**WORK TO DO**
Lay out every one of the rows below as a numbered list, leaving out any blank lines.

**Annotated element listings**
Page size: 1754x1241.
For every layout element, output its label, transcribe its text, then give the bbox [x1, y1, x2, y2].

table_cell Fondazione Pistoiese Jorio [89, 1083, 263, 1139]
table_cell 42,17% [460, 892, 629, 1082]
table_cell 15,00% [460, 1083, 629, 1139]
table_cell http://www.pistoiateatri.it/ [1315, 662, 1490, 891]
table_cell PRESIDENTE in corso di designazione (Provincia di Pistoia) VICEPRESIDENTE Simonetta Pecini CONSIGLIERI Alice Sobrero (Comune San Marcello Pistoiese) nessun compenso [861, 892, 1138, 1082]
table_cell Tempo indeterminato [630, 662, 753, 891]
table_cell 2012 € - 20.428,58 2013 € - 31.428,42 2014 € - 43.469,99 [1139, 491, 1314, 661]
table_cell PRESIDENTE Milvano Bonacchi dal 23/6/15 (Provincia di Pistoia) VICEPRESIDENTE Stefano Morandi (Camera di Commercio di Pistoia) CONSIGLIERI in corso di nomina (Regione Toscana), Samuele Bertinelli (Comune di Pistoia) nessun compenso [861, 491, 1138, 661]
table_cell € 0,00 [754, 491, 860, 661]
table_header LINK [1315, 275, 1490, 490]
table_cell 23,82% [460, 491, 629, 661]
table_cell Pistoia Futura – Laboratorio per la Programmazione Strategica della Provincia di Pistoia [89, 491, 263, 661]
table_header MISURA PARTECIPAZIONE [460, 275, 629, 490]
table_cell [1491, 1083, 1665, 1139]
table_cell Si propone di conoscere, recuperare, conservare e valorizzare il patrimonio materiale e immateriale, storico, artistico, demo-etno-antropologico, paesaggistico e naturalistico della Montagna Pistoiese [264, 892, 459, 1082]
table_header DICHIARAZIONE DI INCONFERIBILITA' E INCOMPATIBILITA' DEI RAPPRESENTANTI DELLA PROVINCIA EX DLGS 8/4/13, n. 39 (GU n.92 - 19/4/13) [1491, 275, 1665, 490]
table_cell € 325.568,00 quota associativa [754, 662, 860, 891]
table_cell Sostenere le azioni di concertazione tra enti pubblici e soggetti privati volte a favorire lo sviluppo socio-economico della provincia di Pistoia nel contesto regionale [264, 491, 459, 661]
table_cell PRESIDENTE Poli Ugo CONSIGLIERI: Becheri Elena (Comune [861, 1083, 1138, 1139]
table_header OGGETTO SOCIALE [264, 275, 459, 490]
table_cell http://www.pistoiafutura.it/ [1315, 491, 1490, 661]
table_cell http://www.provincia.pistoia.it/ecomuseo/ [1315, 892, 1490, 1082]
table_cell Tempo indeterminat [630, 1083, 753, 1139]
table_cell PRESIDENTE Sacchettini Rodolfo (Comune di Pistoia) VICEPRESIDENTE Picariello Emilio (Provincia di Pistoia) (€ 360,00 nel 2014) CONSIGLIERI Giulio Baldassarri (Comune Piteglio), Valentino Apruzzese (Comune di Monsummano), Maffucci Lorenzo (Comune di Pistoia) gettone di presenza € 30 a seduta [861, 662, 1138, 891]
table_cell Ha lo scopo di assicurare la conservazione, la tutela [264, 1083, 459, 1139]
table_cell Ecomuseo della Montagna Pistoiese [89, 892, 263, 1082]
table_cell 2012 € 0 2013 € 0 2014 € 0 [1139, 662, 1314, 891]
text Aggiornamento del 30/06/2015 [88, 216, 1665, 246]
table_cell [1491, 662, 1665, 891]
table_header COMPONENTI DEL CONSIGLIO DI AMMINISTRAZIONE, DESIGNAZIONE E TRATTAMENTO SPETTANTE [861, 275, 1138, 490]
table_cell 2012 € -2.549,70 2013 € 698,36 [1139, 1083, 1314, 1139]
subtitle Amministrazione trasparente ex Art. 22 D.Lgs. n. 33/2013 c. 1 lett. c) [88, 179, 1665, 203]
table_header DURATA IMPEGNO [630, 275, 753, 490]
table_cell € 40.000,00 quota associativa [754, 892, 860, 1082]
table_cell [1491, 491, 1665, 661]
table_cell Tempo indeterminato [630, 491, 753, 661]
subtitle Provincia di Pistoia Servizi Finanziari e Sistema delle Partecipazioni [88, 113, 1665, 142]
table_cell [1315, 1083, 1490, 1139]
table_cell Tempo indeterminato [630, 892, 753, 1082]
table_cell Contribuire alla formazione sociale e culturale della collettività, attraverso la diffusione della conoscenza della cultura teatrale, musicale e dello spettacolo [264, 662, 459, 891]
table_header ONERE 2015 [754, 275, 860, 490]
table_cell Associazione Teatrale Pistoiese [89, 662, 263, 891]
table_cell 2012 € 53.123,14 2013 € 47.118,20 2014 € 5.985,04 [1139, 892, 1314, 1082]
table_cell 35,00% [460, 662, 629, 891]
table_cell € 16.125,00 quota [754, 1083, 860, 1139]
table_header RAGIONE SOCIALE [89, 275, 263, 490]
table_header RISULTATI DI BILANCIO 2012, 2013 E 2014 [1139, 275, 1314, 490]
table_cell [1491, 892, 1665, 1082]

**SOLUTION TO THE EXERCISE**
1. Page size: 1754x1241.
2. For every layout element, output its label, transcribe its text, then give the bbox [x1, y1, x2, y2].
3. table_cell Fondazione Pistoiese Jorio [89, 1083, 263, 1139]
4. table_cell 42,17% [460, 892, 629, 1082]
5. table_cell 15,00% [460, 1083, 629, 1139]
6. table_cell http://www.pistoiateatri.it/ [1315, 662, 1490, 891]
7. table_cell PRESIDENTE in corso di designazione (Provincia di Pistoia) VICEPRESIDENTE Simonetta Pecini CONSIGLIERI Alice Sobrero (Comune San Marcello Pistoiese) nessun compenso [861, 892, 1138, 1082]
8. table_cell Tempo indeterminato [630, 662, 753, 891]
9. table_cell 2012 € - 20.428,58 2013 € - 31.428,42 2014 € - 43.469,99 [1139, 491, 1314, 661]
10. table_cell PRESIDENTE Milvano Bonacchi dal 23/6/15 (Provincia di Pistoia) VICEPRESIDENTE Stefano Morandi (Camera di Commercio di Pistoia) CONSIGLIERI in corso di nomina (Regione Toscana), Samuele Bertinelli (Comune di Pistoia) nessun compenso [861, 491, 1138, 661]
11. table_cell € 0,00 [754, 491, 860, 661]
12. table_header LINK [1315, 275, 1490, 490]
13. table_cell 23,82% [460, 491, 629, 661]
14. table_cell Pistoia Futura – Laboratorio per la Programmazione Strategica della Provincia di Pistoia [89, 491, 263, 661]
15. table_header MISURA PARTECIPAZIONE [460, 275, 629, 490]
16. table_cell [1491, 1083, 1665, 1139]
17. table_cell Si propone di conoscere, recuperare, conservare e valorizzare il patrimonio materiale e immateriale, storico, artistico, demo-etno-antropologico, paesaggistico e naturalistico della Montagna Pistoiese [264, 892, 459, 1082]
18. table_header DICHIARAZIONE DI INCONFERIBILITA' E INCOMPATIBILITA' DEI RAPPRESENTANTI DELLA PROVINCIA EX DLGS 8/4/13, n. 39 (GU n.92 - 19/4/13) [1491, 275, 1665, 490]
19. table_cell € 325.568,00 quota associativa [754, 662, 860, 891]
20. table_cell Sostenere le azioni di concertazione tra enti pubblici e soggetti privati volte a favorire lo sviluppo socio-economico della provincia di Pistoia nel contesto regionale [264, 491, 459, 661]
21. table_cell PRESIDENTE Poli Ugo CONSIGLIERI: Becheri Elena (Comune [861, 1083, 1138, 1139]
22. table_header OGGETTO SOCIALE [264, 275, 459, 490]
23. table_cell http://www.pistoiafutura.it/ [1315, 491, 1490, 661]
24. table_cell http://www.provincia.pistoia.it/ecomuseo/ [1315, 892, 1490, 1082]
25. table_cell Tempo indeterminat [630, 1083, 753, 1139]
26. table_cell PRESIDENTE Sacchettini Rodolfo (Comune di Pistoia) VICEPRESIDENTE Picariello Emilio (Provincia di Pistoia) (€ 360,00 nel 2014) CONSIGLIERI Giulio Baldassarri (Comune Piteglio), Valentino Apruzzese (Comune di Monsummano), Maffucci Lorenzo (Comune di Pistoia) gettone di presenza € 30 a seduta [861, 662, 1138, 891]
27. table_cell Ha lo scopo di assicurare la conservazione, la tutela [264, 1083, 459, 1139]
28. table_cell Ecomuseo della Montagna Pistoiese [89, 892, 263, 1082]
29. table_cell 2012 € 0 2013 € 0 2014 € 0 [1139, 662, 1314, 891]
30. text Aggiornamento del 30/06/2015 [88, 216, 1665, 246]
31. table_cell [1491, 662, 1665, 891]
32. table_header COMPONENTI DEL CONSIGLIO DI AMMINISTRAZIONE, DESIGNAZIONE E TRATTAMENTO SPETTANTE [861, 275, 1138, 490]
33. table_cell 2012 € -2.549,70 2013 € 698,36 [1139, 1083, 1314, 1139]
34. subtitle Amministrazione trasparente ex Art. 22 D.Lgs. n. 33/2013 c. 1 lett. c) [88, 179, 1665, 203]
35. table_header DURATA IMPEGNO [630, 275, 753, 490]
36. table_cell € 40.000,00 quota associativa [754, 892, 860, 1082]
37. table_cell [1491, 491, 1665, 661]
38. table_cell Tempo indeterminato [630, 491, 753, 661]
39. subtitle Provincia di Pistoia Servizi Finanziari e Sistema delle Partecipazioni [88, 113, 1665, 142]
40. table_cell [1315, 1083, 1490, 1139]
41. table_cell Tempo indeterminato [630, 892, 753, 1082]
42. table_cell Contribuire alla formazione sociale e culturale della collettività, attraverso la diffusione della conoscenza della cultura teatrale, musicale e dello spettacolo [264, 662, 459, 891]
43. table_header ONERE 2015 [754, 275, 860, 490]
44. table_cell Associazione Teatrale Pistoiese [89, 662, 263, 891]
45. table_cell 2012 € 53.123,14 2013 € 47.118,20 2014 € 5.985,04 [1139, 892, 1314, 1082]
46. table_cell 35,00% [460, 662, 629, 891]
47. table_cell € 16.125,00 quota [754, 1083, 860, 1139]
48. table_header RAGIONE SOCIALE [89, 275, 263, 490]
49. table_header RISULTATI DI BILANCIO 2012, 2013 E 2014 [1139, 275, 1314, 490]
50. table_cell [1491, 892, 1665, 1082]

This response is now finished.